• Des membres agressés à coup de pelle

     

    Des militants de l'association, accompagnés de journalistes, ont été violemment pris à partie, lundi matin, par des riverains à Audon, dans les Landes, alors qu'ils menaient une opération contre le braconnage des pinsons, une espèce protégée.
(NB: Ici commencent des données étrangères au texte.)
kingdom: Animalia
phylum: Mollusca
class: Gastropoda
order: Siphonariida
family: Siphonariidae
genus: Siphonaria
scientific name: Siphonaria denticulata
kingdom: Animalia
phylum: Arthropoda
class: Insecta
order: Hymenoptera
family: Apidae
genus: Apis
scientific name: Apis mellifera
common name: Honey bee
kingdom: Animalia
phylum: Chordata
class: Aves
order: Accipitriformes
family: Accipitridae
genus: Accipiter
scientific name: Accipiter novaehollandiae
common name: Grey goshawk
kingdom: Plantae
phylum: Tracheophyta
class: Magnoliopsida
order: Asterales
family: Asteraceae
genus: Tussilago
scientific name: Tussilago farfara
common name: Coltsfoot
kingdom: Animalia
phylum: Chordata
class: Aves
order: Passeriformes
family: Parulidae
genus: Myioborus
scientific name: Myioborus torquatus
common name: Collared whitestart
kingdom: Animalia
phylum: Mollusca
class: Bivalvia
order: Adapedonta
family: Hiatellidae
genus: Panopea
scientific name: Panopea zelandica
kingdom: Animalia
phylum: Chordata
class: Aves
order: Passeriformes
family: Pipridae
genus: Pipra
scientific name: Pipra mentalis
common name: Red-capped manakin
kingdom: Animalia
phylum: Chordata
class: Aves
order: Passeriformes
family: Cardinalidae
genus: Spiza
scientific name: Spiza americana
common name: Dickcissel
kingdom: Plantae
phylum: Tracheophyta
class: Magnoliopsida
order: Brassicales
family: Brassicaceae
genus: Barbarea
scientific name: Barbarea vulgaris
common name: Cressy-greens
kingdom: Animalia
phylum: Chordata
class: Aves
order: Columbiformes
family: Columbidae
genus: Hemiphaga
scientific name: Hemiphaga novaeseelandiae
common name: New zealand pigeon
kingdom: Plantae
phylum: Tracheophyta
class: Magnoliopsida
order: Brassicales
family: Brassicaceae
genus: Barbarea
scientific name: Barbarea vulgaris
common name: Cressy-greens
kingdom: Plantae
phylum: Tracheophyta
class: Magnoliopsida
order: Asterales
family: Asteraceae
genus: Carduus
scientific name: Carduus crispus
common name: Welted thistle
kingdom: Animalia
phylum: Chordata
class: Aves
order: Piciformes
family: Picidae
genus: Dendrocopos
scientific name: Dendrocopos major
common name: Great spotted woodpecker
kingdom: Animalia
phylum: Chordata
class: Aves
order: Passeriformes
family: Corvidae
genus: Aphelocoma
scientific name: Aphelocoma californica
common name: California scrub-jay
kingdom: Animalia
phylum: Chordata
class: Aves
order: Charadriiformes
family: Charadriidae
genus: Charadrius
    La journée de lundi avait pourtant bien commencée pour les membres de la Ligue de protection des oiseaux (LPO). Dès l'aube, ils ont libéré, sans entraves, quelques pinsons piégés dans un champs de maïs. Mais, lorsqu'ils se sont rendus à quelques kilomètres de là pour mener une action similaire, l'accueil n'a pas été le même. Concentrés sur la libération des oiseaux capturés, ces défenseurs des oiseaux, et six journalistes qui suivaient leur opération, ont été surpris par un riverain. L'homme est sorti de chez lui, une pelle entre les mains, insultant journalistes et militants. « On est intervenu sur une installation de plusieurs dizaines de pièges. Quand on a voulu retirer les matoles, des gens sont sortis dans une grande violence, nous avons pris trois ou quatre coups de pelle, on est quatre ou cinq dans ce cas », raconte Allain Bougrain-Dubourg, le président de l'association. Un second bordier s'est mêlé au conflit, armé d'un outil agricole. L'agression a duré près de quinze minutes et a cessé dès l'arrivée des gendarmes. Résultat : des pneus crevés, le matériel de certains journalistes dérobé, des blessures, mais une vingtaine de pinsons sauvés.

     

    Biodiversité menacée

     

    Allain Bougrain-Dubourg agressé par un habitant.

     

    Suite à la constatation de l'agression et de la dégradation des véhicules par la gendarmerie, le président de la Ligue de protection des oiseaux et les militants qui l'accompagnaient se sont rendus à Dax pour porter plainte contre les braconniers présumés.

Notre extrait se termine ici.